What Shinzo Abe, the current prime minister, will say on the 70th anniversary is now a topic of much speculation. Mr Abe presumably knows what he thinks. In the past he has queried the definition of Japanese aggression, criticised the victors’ justice of the Tokyo war-crimes tribunal, and questioned the contents of an apology offered in 1993 by the then chief cabinet secretary, Yohei Kono, to “comfort women” coerced into sex with imperial army soldiers. Yet he has now formed a committee of sensible-minded historians, journalists and others for advice. The panel met for the first time on February 25th.

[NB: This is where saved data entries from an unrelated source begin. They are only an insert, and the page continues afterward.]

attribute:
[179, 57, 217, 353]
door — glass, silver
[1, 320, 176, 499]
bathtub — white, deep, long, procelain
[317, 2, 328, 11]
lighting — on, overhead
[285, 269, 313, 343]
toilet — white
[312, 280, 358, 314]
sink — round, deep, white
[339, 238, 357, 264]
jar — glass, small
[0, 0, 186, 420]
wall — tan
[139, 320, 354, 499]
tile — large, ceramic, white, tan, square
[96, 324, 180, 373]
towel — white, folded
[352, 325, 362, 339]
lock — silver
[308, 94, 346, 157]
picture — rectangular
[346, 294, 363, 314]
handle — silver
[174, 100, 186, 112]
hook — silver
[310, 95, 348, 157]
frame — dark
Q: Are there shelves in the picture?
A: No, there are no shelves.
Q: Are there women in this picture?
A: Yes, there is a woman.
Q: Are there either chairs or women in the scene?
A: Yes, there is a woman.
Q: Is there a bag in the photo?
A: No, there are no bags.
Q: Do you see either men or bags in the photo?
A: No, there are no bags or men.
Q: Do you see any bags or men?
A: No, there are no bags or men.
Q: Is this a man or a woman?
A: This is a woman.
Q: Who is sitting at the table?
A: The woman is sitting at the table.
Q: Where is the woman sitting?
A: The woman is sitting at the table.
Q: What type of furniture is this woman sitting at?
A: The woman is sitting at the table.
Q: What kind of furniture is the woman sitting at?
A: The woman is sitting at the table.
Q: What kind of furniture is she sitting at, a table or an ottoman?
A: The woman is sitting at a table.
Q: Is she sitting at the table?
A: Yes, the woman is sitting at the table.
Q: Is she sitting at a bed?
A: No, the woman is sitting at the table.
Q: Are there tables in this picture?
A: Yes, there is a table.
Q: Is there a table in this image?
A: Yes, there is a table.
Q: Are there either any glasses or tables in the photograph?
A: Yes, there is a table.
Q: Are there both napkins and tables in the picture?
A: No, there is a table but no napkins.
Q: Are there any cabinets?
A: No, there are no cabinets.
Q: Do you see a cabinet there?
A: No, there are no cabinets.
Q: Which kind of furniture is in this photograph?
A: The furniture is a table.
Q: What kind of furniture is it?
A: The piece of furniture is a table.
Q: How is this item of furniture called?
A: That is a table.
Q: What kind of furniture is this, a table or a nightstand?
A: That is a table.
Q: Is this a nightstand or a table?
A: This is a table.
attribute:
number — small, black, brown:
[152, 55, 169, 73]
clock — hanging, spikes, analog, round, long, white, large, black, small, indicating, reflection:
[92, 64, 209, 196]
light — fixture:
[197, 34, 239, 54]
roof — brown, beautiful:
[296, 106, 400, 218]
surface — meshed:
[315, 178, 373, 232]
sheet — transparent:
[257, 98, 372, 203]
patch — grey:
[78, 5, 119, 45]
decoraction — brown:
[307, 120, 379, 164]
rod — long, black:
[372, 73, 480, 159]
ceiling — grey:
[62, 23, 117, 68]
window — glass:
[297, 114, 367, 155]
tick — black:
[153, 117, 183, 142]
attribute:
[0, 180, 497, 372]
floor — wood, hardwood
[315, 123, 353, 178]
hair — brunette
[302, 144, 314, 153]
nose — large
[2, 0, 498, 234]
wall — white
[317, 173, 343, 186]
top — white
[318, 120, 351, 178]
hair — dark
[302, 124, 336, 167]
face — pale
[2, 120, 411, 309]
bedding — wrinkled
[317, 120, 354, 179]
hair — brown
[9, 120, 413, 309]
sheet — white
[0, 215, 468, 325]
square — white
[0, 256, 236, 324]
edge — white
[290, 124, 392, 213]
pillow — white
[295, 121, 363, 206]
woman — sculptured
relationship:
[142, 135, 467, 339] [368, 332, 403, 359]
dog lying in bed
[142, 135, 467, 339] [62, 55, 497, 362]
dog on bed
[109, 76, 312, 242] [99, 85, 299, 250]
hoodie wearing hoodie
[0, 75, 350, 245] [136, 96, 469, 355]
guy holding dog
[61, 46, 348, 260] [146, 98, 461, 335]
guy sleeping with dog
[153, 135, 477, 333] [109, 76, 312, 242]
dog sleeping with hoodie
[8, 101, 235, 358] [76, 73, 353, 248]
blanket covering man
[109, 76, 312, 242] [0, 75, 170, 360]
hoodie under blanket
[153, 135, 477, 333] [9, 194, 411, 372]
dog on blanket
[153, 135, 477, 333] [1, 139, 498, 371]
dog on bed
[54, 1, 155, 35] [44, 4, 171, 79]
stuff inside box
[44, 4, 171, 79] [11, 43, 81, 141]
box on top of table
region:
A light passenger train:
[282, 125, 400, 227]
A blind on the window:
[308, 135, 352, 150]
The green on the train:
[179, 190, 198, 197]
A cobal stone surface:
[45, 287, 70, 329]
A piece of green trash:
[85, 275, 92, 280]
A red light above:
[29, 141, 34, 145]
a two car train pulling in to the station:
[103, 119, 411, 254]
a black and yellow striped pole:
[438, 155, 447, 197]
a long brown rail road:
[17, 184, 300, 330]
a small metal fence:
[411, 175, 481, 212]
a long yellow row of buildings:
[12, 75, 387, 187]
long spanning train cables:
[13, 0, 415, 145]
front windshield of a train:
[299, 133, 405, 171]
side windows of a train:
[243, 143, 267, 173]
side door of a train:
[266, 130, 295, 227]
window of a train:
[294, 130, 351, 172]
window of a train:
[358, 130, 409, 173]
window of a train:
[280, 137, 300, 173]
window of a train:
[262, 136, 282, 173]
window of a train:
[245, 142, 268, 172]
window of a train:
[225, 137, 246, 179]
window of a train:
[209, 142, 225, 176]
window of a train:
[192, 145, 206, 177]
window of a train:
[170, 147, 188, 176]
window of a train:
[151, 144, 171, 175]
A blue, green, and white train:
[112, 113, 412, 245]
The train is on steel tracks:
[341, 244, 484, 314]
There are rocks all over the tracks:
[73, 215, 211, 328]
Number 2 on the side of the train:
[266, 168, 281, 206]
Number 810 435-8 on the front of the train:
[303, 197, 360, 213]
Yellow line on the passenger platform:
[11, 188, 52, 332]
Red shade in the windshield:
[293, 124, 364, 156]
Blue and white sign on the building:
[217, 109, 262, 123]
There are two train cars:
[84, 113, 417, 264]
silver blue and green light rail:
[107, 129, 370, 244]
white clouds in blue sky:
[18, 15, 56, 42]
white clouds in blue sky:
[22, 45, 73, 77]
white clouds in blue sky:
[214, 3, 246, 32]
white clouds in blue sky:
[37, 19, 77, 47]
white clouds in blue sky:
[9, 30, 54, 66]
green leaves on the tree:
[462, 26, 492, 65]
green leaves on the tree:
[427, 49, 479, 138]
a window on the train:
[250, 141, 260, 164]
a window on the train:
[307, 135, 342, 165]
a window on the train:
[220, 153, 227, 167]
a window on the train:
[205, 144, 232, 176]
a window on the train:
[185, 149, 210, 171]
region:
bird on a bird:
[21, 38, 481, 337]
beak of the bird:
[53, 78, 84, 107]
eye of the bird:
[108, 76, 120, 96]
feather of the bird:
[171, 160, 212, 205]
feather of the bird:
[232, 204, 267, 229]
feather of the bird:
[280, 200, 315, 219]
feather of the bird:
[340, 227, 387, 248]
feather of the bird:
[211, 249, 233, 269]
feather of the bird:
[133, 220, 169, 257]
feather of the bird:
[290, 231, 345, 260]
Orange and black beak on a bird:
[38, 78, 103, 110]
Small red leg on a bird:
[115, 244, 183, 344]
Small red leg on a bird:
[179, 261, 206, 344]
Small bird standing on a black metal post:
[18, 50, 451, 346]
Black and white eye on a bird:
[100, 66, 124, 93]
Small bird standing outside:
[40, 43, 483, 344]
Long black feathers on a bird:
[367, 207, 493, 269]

A consensus exists among many Japanese politicians, not to mention Japan’s friends in Washington, that Mr Abe must unambiguously repeat his predecessors’ expressions of remorse. China and South Korea will be watching closely for changes. Mr Abe has said that he will uphold “as a whole” the Murayama statement. Yet recent signs suggest that crucial phrases on Japan and the war may be altered.

Mr Abe certainly wants to emphasise Japan’s model post-war record of promoting peace and prosperity, and how it will continue. Yet as a senior LDP politician urged last month, the surest way for the prime minister to highlight Japan’s promising future would be to inherit without evasion previous statements on the past.